[TASK INPUTS — start]

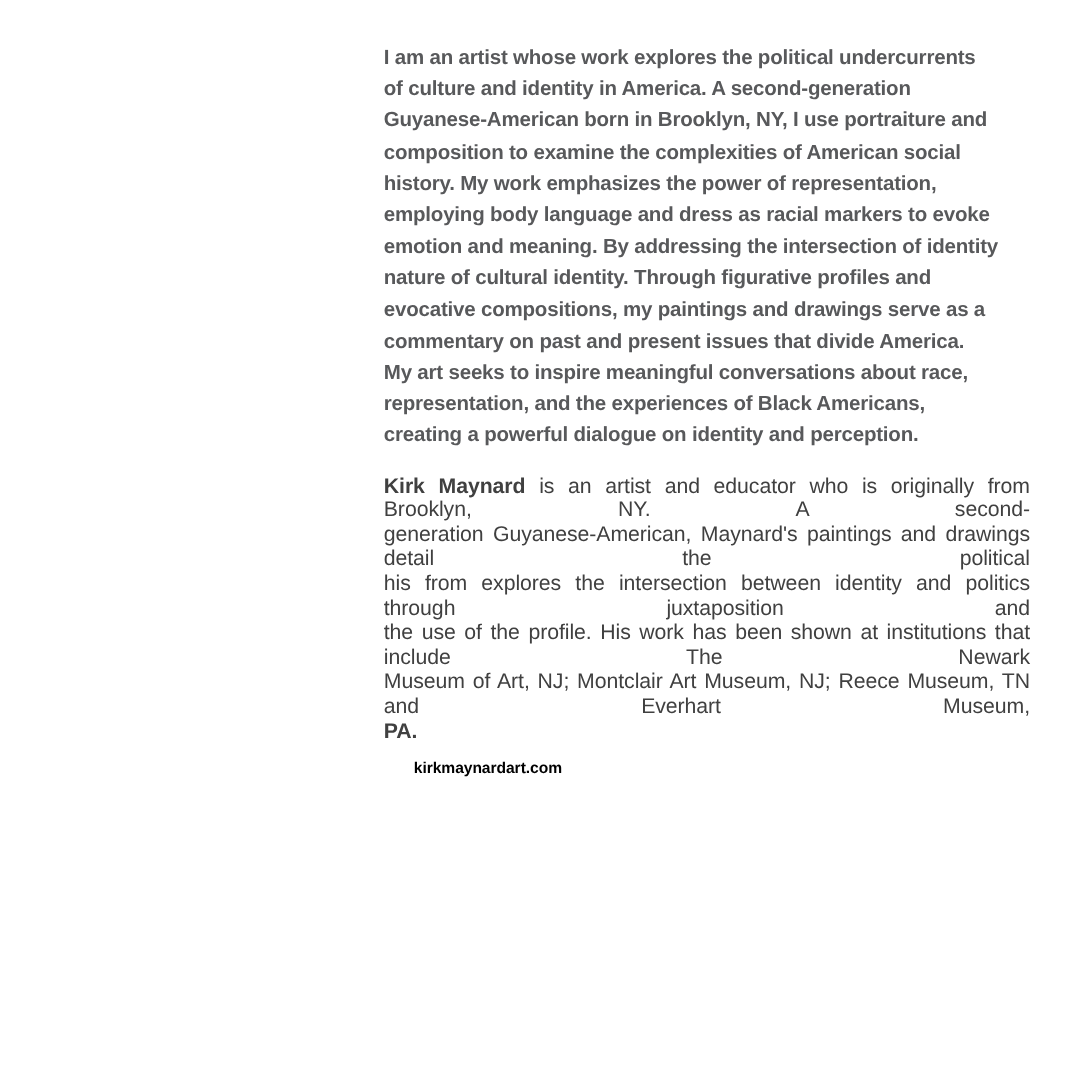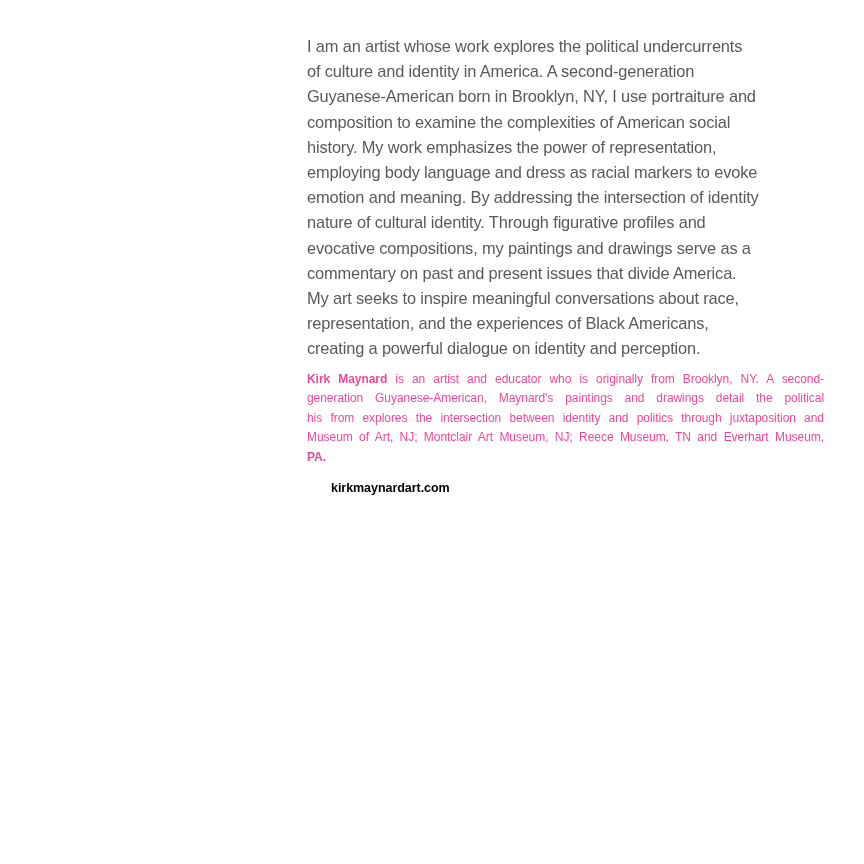--- a/index.html
+++ b/index.html
@@ -18,29 +18,29 @@
     position: absolute;
     left: 307px;
     top: 34px;
     width: 517px;
   }
   .artist-statement {
     color: #58595b;
     font-size: 16.4px;
     line-height: 25.2px;
     letter-spacing: -0.15px;
-    font-weight: 400;
+    font-weight: 700;
   }
   .statement-line {
     white-space: nowrap;
   }
   .bio {
-    margin-top: 8px;
-    color: #ec4899;
-    font-size: 12px;
+    margin-top: 17px;
+    color: #404040;
+    font-size: 17px;
     line-height: 19.6px;
     letter-spacing: -0.05px;
   }
   .bio-line {
     text-align: justify;
     text-align-last: justify;
   }
   .bio-line.last {
     text-align: justify;
     text-align-last: left;
@@ -78,19 +78,20 @@
     <div class="statement-line">representation, and the experiences of Black Americans,</div>
     <div class="statement-line">creating a powerful dialogue on identity and perception.</div>
   </div>
 
   <div class="bio">
     <div class="bio-line">
       <span class="bio-bold-name">Kirk Maynard</span><span> is an artist and educator who is originally from Brooklyn, NY. A second-</span>
     </div>
     <div class="bio-line">generation Guyanese-American, Maynard's paintings and drawings detail the political</div>
     <div class="bio-line">his from explores the intersection between identity and politics through juxtaposition and</div>
+    <div class="bio-line">the use of the profile. His work has been shown at institutions that include The Newark</div>
     <div class="bio-line">Museum of Art, NJ; Montclair Art Museum, NJ; Reece Museum, TN and Everhart Museum,</div>
     <div class="bio-line last">PA.</div>
   </div>
 
   <div class="website-line">kirkmaynardart.com</div>
 
 </div>
 
 </body></html>

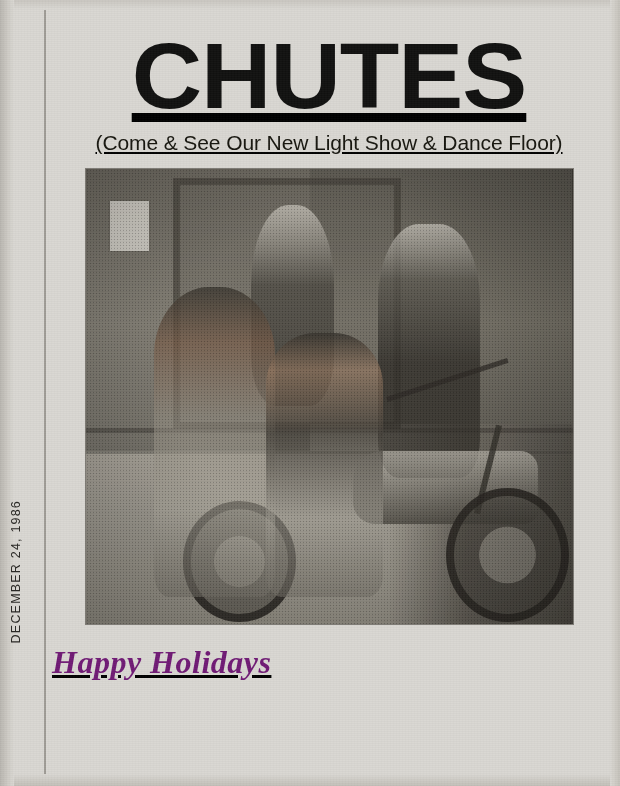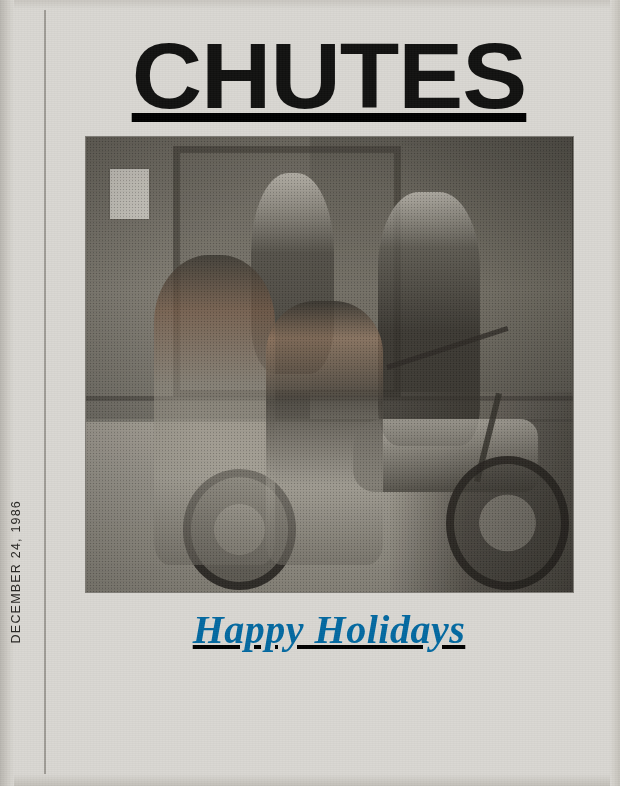--- a/index.html
+++ b/index.html
@@ -288,27 +288,27 @@
     transform: rotate(14deg);
   }
 
   .vignette {
     position: absolute;
     inset: 0;
     background: radial-gradient(ellipse at 50% 45%, rgba(0,0,0,0) 45%, rgba(0,0,0,0.22) 100%);
   }
 
   .footer-script {
-    text-align: center;
+    text-align: left;
     font-family: "Liberation Serif", serif;
     font-style: italic;
     font-weight: bold;
-    font-size: 40px;
+    font-size: 32px;
     line-height: 42px;
-    color: #0369a1;
+    color: #701a75;
     margin-top: 16px;
     letter-spacing: 0.5px;
   }
 </style>
 </head>
 <body>
 
 <div id="ad">
 
   <div class="frame-top"></div>
@@ -318,20 +318,21 @@
 
   <div class="rule-vertical"></div>
 
   <div class="date-stamp">DECEMBER 24, 1986</div>
 
   <div class="content">
 
     <div class="headline">CHUTES</div>
 
 
+    <div class="tagline">(Come &amp; See Our New Light Show &amp; Dance Floor)</div>
 
     <div class="photo-wrap">
       <div class="photo"></div>
       <div class="wall-panel"></div>
       <div class="wall-panel-2"></div>
       <div class="door-frame"></div>
       <div class="paper-notice"></div>
       <div class="ground-line"></div>
       <div class="curb"></div>
 

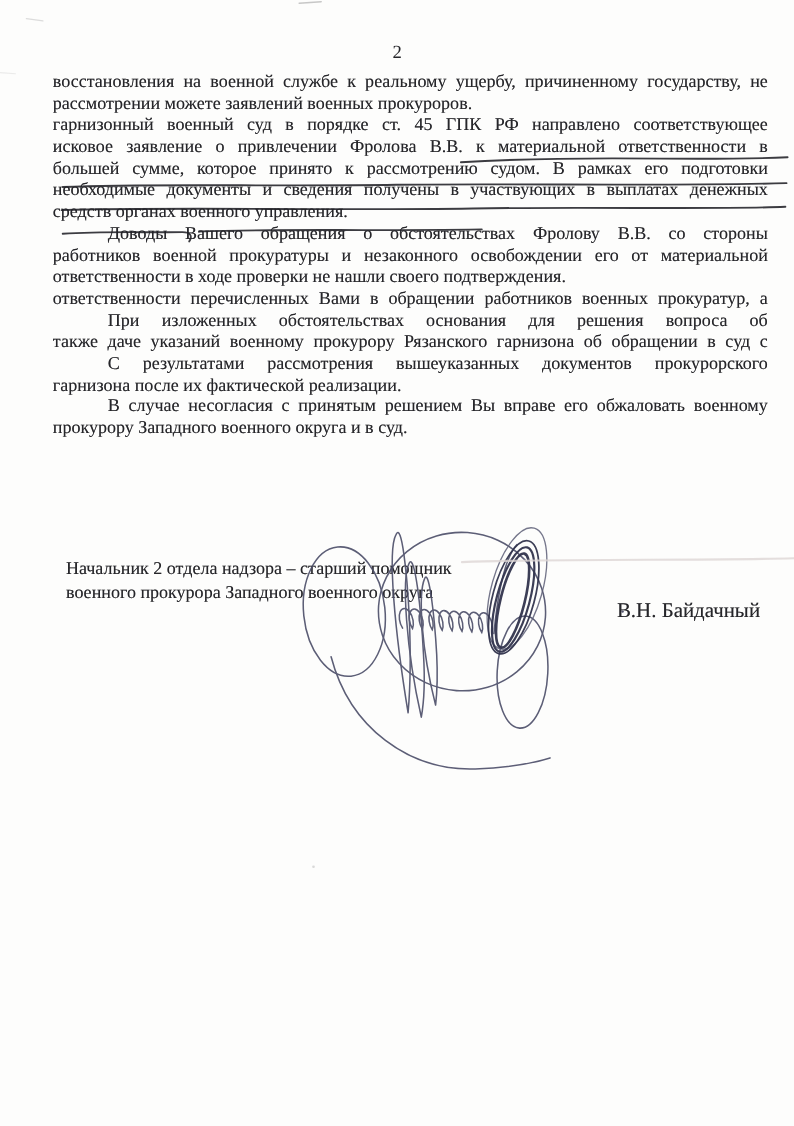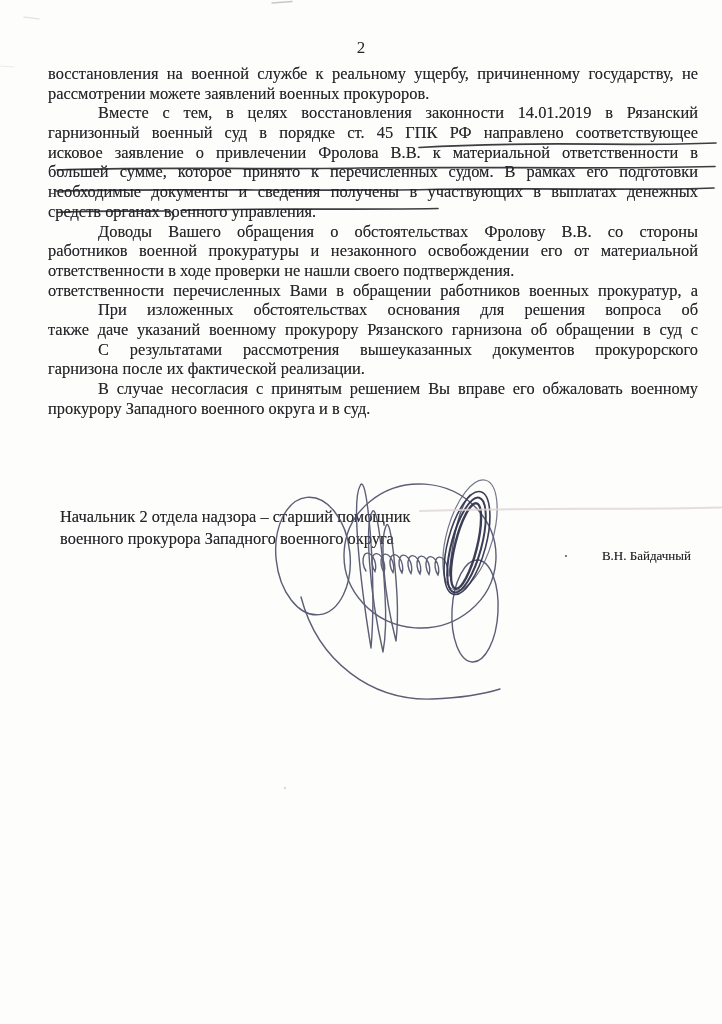--- a/index.html
+++ b/index.html
@@ -27,42 +27,41 @@
   }
   .j{text-align-last:justify;}
   .in{text-indent:50px;}
   .sigblock{
     position:absolute;left:60px;top:506px;width:470px;
     font-size:16.4px;line-height:21.6px;
     text-shadow:0 0 .4px rgba(20,20,25,.45);
   }
   .signer{
     position:absolute;top:546px;right:31px;
-    font-size:13px;line-height:19px;
+    font-size:19px;line-height:19px;
     text-shadow:0 0 .4px rgba(20,20,25,.45);
   }
   svg.overlay{
     position:absolute;left:0;top:0;width:722px;height:1024px;
     pointer-events:none;
   }
 </style>
 </head>
 <body>
 
 <div class="page">
 
   <div class="pageno">2</div>
 
   <div class="textblock">
     <div class="ln j">восстановления на военной службе к реальному ущербу, причиненному государству, не</div>
     <div class="ln">рассмотрении можете заявлений военных прокуроров.</div>
-    <div class="ln j in">Вместе с тем, в целях восстановления законности 14.01.2019 в Рязанский</div>
     <div class="ln j">гарнизонный военный суд в порядке ст. 45 ГПК РФ направлено соответствующее</div>
     <div class="ln j">исковое заявление о привлечении Фролова В.В. к материальной ответственности в</div>
-    <div class="ln j">большей сумме, которое принято к перечисленных судом. В рамках его подготовки</div>
+    <div class="ln j">большей сумме, которое принято к рассмотрению судом. В рамках его подготовки</div>
     <div class="ln j">необходимые документы и сведения получены в участвующих в выплатах денежных</div>
     <div class="ln">средств органах военного управления.</div>
     <div class="ln j in">Доводы Вашего обращения о обстоятельствах Фролову В.В. со стороны</div>
     <div class="ln j">работников военной прокуратуры и незаконного освобождении его от материальной</div>
     <div class="ln">ответственности в ходе проверки не нашли своего подтверждения.</div>
     <div class="ln j">ответственности перечисленных Вами в обращении работников военных прокуратур, а</div>
     <div class="ln j in">При изложенных обстоятельствах основания для решения вопроса об</div>
     <div class="ln j">также даче указаний военному прокурору Рязанского гарнизона об обращении в суд с</div>
     <div class="ln j in">С результатами рассмотрения вышеуказанных документов прокурорского</div>
     <div class="ln">гарнизона после их фактической реализации.</div>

[TASK INPUTS — finish]

TASK DETAILS -
Tally the lines of the material that contain the word "которое" and say the number, nothing more.

YOUR RESPONSE -
2